My research has involved counting the checkouts from each dewey class in 100 blocks since 2005 till 2016. I always gathered the same information on item types being checked out. As technology has increased dramatically, did people checkout certain items that were not as accessible as just downloading from the internet? Did people stop getting videos and books because everything can be on any of your devices?

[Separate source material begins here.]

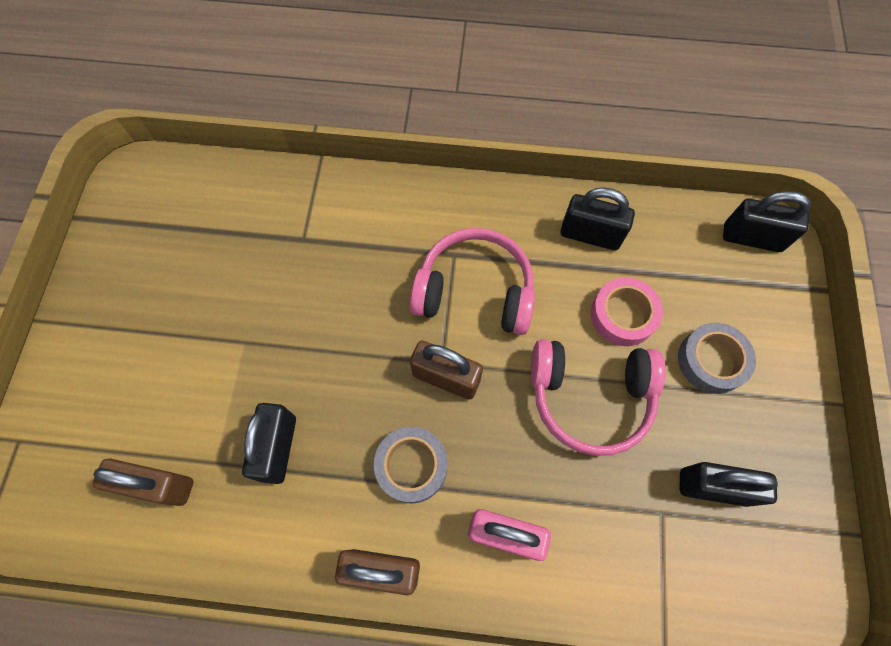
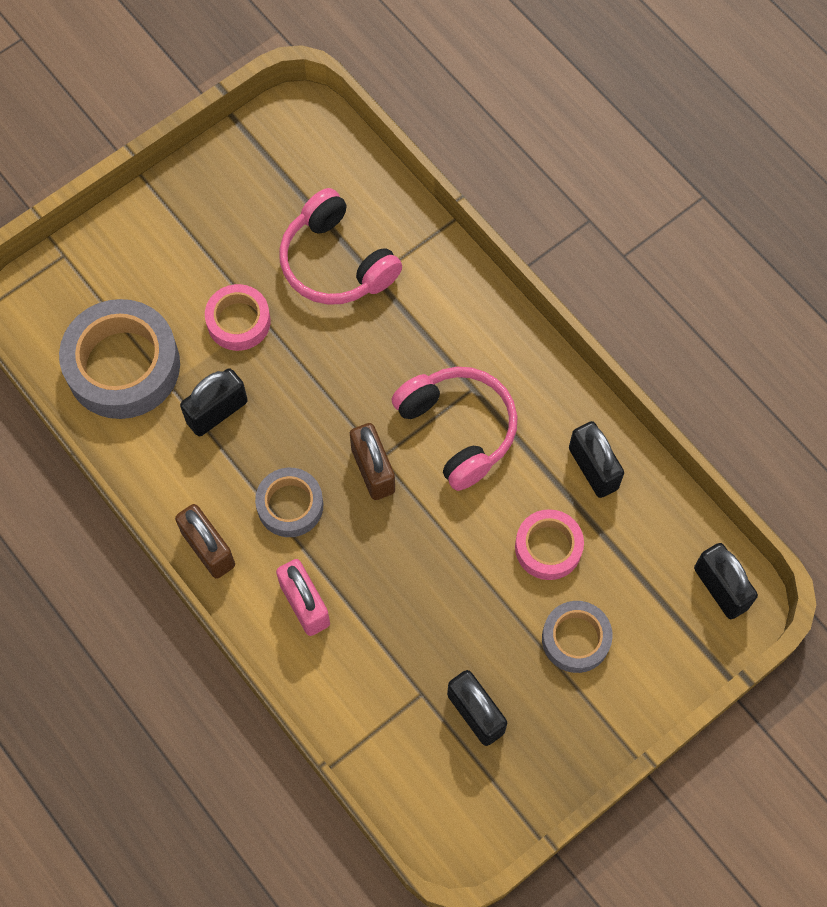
camera: 45 degrees right, 0 degrees up
(158, 485) = (123, 366): brown padlock -> grey tape
(227, 361) = (238, 321): none -> pink tape
(589, 397) = (458, 577): pink headphones -> pink headphones (336, 263)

I created a query that got all the months from 2005 to 2016, separated each dewey class, and the different item types. This query took 292 seconds (about 5 min.) and effected 144 rows.
Code: Select all
SELECT
year(cout),
COUNT(CASE WHEN deweyClass >= 000 AND deweyClass<100 THEN 1 END) as
Info,
COUNT(CASE WHEN deweyClass >= 100 AND deweyClass<200 THEN 1 END) as
Phil_Psych,
COUNT(CASE WHEN deweyClass >= 200 AND deweyClass<300 THEN 1 END) as
Religion,
COUNT(CASE WHEN deweyClass >= 300 AND deweyClass<400 THEN 1 END) as
SS,
COUNT(CASE WHEN deweyClass >= 400 AND deweyClass<500 THEN 1 END) as
Lang,
COUNT(CASE WHEN deweyClass >= 500 AND deweyClass<600 THEN 1 END) as
Science,
COUNT(CASE WHEN deweyClass >= 600 AND deweyClass<700 THEN 1 END) as
Tech,
COUNT(CASE WHEN deweyClass >= 700 AND deweyClass<800 THEN 1 END) as
Arts,
COUNT(CASE WHEN deweyClass >= 800 AND deweyClass<900 THEN 1 END) as
Lit,
COUNT(CASE WHEN deweyClass >= 900 AND deweyClass<1000 THEN 1 END) as
History,
SUM(CASE WHEN itemtype = 'accas' OR itemtype = 'arcas' OR itemtype = 'bccas' OR itemtype = 'jccas' OR itemtype = 'jrcas' OR itemtype = 'accd' OR itemtype = 'arcd' OR itemtype = 'jccd'
OR itemtype = 'jrcd' OR itemtype = 'accdrom' OR itemtype = 'arcdrom' OR itemtype = 'bccdrom'
OR itemtype = 'drcdrom' OR itemtype = 'jccdrom' OR itemtype = 'acdisk' OR itemtype = 'ardisk' OR itemtype = 'jrdisk' OR itemtype = 'acdvd' OR itemtype = 'ardvd' OR itemtype = 'bcdvd'OR itemtype = 'jcdvd' OR itemtype = 'jrdvd' OR itemtype = 'xrcdrom' OR itemtype = 'ucflpdr' THEN 1 ELSE 0 END) AS Media,
SUM(CASE WHEN itemtype = 'acvhs' OR itemtype = 'alvhs' OR itemtype = 'bcvhs' OR itemtype = 'blvhs' OR itemtype = 'jcvhs' OR itemtype = 'jlvhs' OR itemtype = 'jrvhs' OR itemtype = 'xrvhs' OR itemtype = 'scmed' OR itemtype = 'acvid' THEN 1 ELSE 0 END) AS Video,
SUM(CASE WHEN itemtype = 'acbk' OR itemtype = 'arbk ' OR itemtype = 'bcbk' OR itemtype = 'drbk' OR itemtype = 'jcbk' OR itemtype = 'jrbk' OR itemtype = 'bccd' THEN 1 ELSE 0 END) AS Book
FROM spl_2016.inraw
WHERE year(cout) >= "2005" and year(cout) < 2017
GROUP BY year(cout), month(cout)
ORDER BY year(cout);
Analysis: The picture illustrates the color going from black to green to a light blue to a bright pink to a dark purple and then almost black again. The more transparent boxes mean that there was less amount of items being checked out during that time period. Around 2009 is when the most book were checked out, so it is clear why the transparency is the brightest. As it goes towards 2016, it almost becomes a dark blue/purple because less people are checking out media item types. At the beginning is the only time we see the green because that was the most videos checked out. I would like to create more interactions that can show better what this graph is representing. I was thinking of adding a key where when you pressed each color it described why that box is that certain color and transparency.